Comparative Literature 100 - International Horror

Fall
2019
01
4.00
Shastri Akella
TU TH 2:30PM 3:45PM
UMass Amherst
25760
Herter Hall room 107
sakella@english.umass.edu
For this course, fiction, film, poetry, music and video games will be our primary texts. The course will reflect on three areas of inquiry with regards to the horror genre: (i) psychological ramifications: what evokes fear and why; how a particular kind of demon or monster evokes a particular kind of fear and how, in doing so, the demonic or monstrous reveals the human condition; (ii) cultural specificities: how place (where the text is set/produced) reshapes the specific depictions and meanings of fear; how these disparate fear-representations find a universal echo because of the effects of fear and (iii) particular social representations of minorities: what are the time- and place-bound implications of such representations. (Gen. Ed. AL, DG)

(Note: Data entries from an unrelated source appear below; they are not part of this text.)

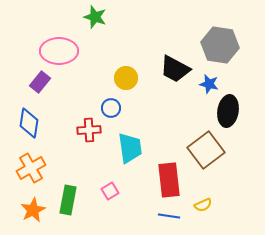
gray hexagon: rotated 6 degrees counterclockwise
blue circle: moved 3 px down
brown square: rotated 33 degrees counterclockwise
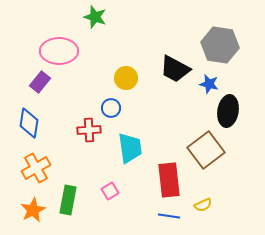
orange cross: moved 5 px right
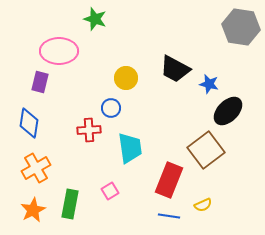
green star: moved 2 px down
gray hexagon: moved 21 px right, 18 px up
purple rectangle: rotated 25 degrees counterclockwise
black ellipse: rotated 36 degrees clockwise
red rectangle: rotated 28 degrees clockwise
green rectangle: moved 2 px right, 4 px down
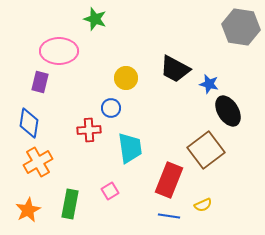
black ellipse: rotated 76 degrees counterclockwise
orange cross: moved 2 px right, 6 px up
orange star: moved 5 px left
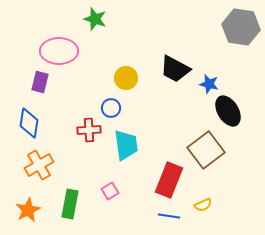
cyan trapezoid: moved 4 px left, 3 px up
orange cross: moved 1 px right, 3 px down
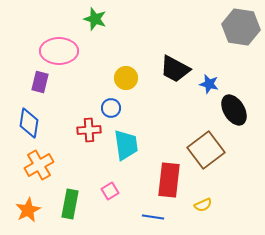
black ellipse: moved 6 px right, 1 px up
red rectangle: rotated 16 degrees counterclockwise
blue line: moved 16 px left, 1 px down
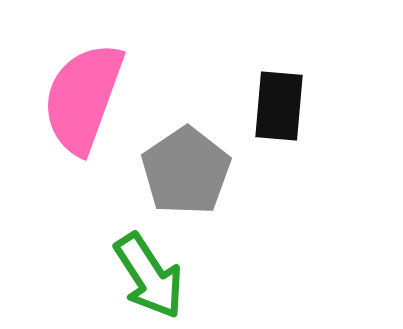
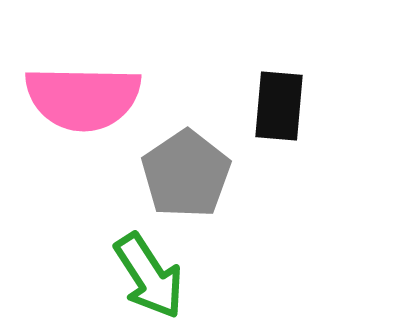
pink semicircle: rotated 109 degrees counterclockwise
gray pentagon: moved 3 px down
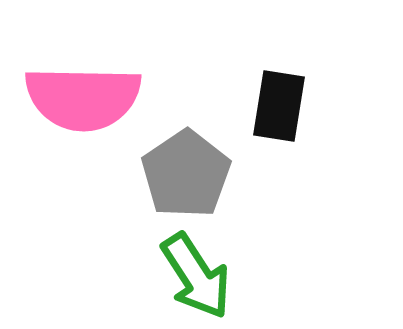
black rectangle: rotated 4 degrees clockwise
green arrow: moved 47 px right
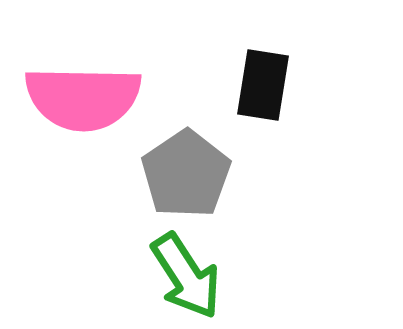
black rectangle: moved 16 px left, 21 px up
green arrow: moved 10 px left
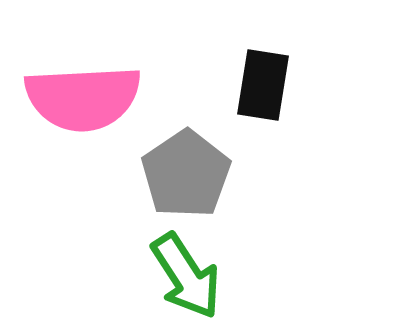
pink semicircle: rotated 4 degrees counterclockwise
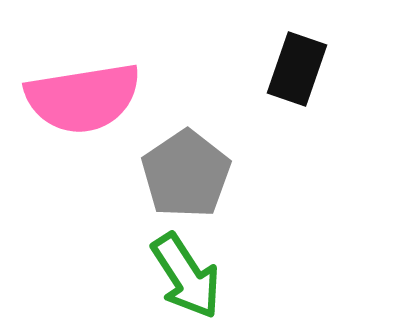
black rectangle: moved 34 px right, 16 px up; rotated 10 degrees clockwise
pink semicircle: rotated 6 degrees counterclockwise
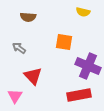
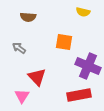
red triangle: moved 4 px right, 1 px down
pink triangle: moved 7 px right
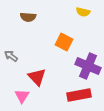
orange square: rotated 18 degrees clockwise
gray arrow: moved 8 px left, 8 px down
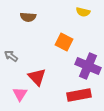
pink triangle: moved 2 px left, 2 px up
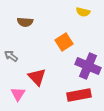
brown semicircle: moved 3 px left, 5 px down
orange square: rotated 30 degrees clockwise
pink triangle: moved 2 px left
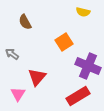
brown semicircle: rotated 56 degrees clockwise
gray arrow: moved 1 px right, 2 px up
red triangle: rotated 24 degrees clockwise
red rectangle: moved 1 px left, 1 px down; rotated 20 degrees counterclockwise
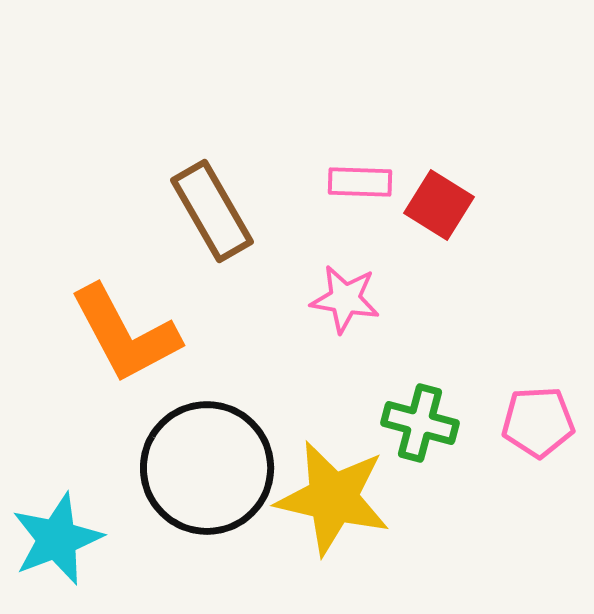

This class looks at horror in fiction, film, music, video games and poetry from Germany, South Korea, and other places from around the globe. Through an atmospheric approach to horror, we'll broaden our understanding of what counts as horrific. Why does the child in Babadook scare us, for example, how is the Winter Soldier in Captain America uncanny; why are aliens shown as cold/emotionless, what effect do ruins have in dystopian thrillers like Battle Royale. We'll learn that, like a terrifying dream, the Monstrous Thing ultimately reveals the workings of the human mind, and that while culture and place might shape the interior of our psyches in unique ways, we all live in the same dark house.
Permission is required for interchange registration during the add/drop period only.